A number of people in Pepco’s service territory have asked about Constellation Electric’s (Constellation) fixed price electricity offer.
In the commercial world, most customers view the likelihood that energy prices will go up as much greater than the likelihood that energy prices will fall further. I think this makes sense. Energy prices are currently low, unfortunately, because of the weak economy. As the economy recovers, demand for electricity and natural gas will likely rise. Commercial customers are currently locking in electricity and natural gas prices for two, three and even five years.
Constellation is offering to supply electricity to residential customers for one year at 9.65 cents per kilowatt-hour (kWh) and for two years at 9.55 cents per kWh. On their promotional offer, they note that their prices are 13% (for one year) and 14% (for two years) lower than Pepco’s current rate. Is this a good deal? Here are a few things to consider.
For most residential customers (Schedule “R”), Pepco’s current generation rate is 11.842 cents per kWh and its transmission rate is 0.348 cents per kWh, bringing the total G&T rate (excluding taxes) to 12.19 cents per kWh. These generation and transmission rates are in effect from 6/1/10 to 9/30/10.
On its website, Pepco has posted its generation rate for the upcoming period of 10/1/10 to 5/31/11. This rate is 9.885 cents. Assuming the transmission rate during this eight month period remains the same as the current transmission rate, the total G&T rate (excluding taxes) will be 10.23 cents per kWh. Based on this alone, Constellation’s offer of 9.65 cents per kWh seems attractive. However, Constellation’s rate is only 5.7% lower than the forward Pepco rate that runs through 5/31/11. Beyond 5/31/11, any discount or premium to Pepco’s rate cannot be determined as Pepco’s rates have not been defined and won’t be defined until sometime in the future.

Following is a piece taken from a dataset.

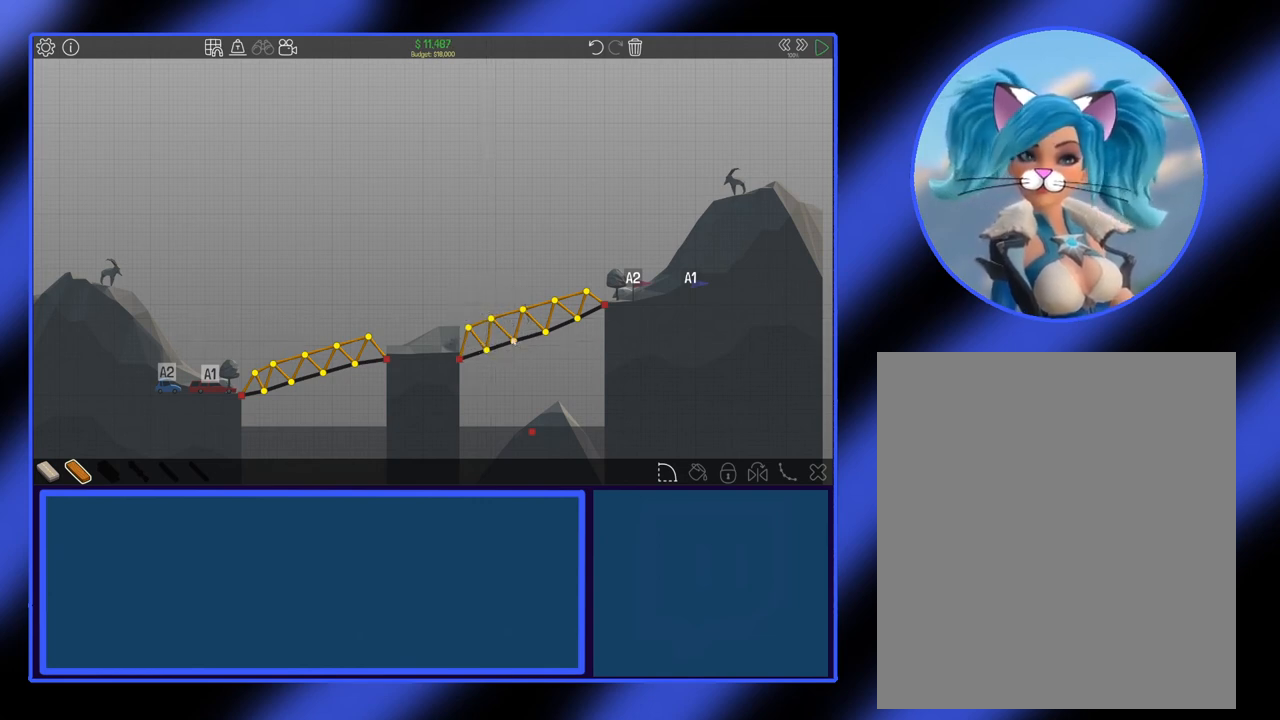
{"keys": [], "mouse": [], "events": []}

Read the “Renewal” paragraph in Constellation’s Terms and Conditions section. It says, “This Contract shall be automatically renewed with the revised terms and conditions (including any updated pricing) unless you cancel the renewal by notifying Constellation Electric in writing within 15 days after receiving notice of the new prices and/or terms and conditions.” This is a very short window.
In the “Term” paragraph, it says that the contract will automatically renew for an additional 12-month renewal term unless terminated. So, if you miss the window, or you don’t terminate the contract and pay a $150 penalty, you will be with Constellation for another 12 months at a rate they will define in the future.
If you are interested in locking in a fixed rate, there are other suppliers making offers. In addition to comparing their prices, be sure you read and understand their terms and conditions. You can find alternative suppliers on the Public Service Commission’s website.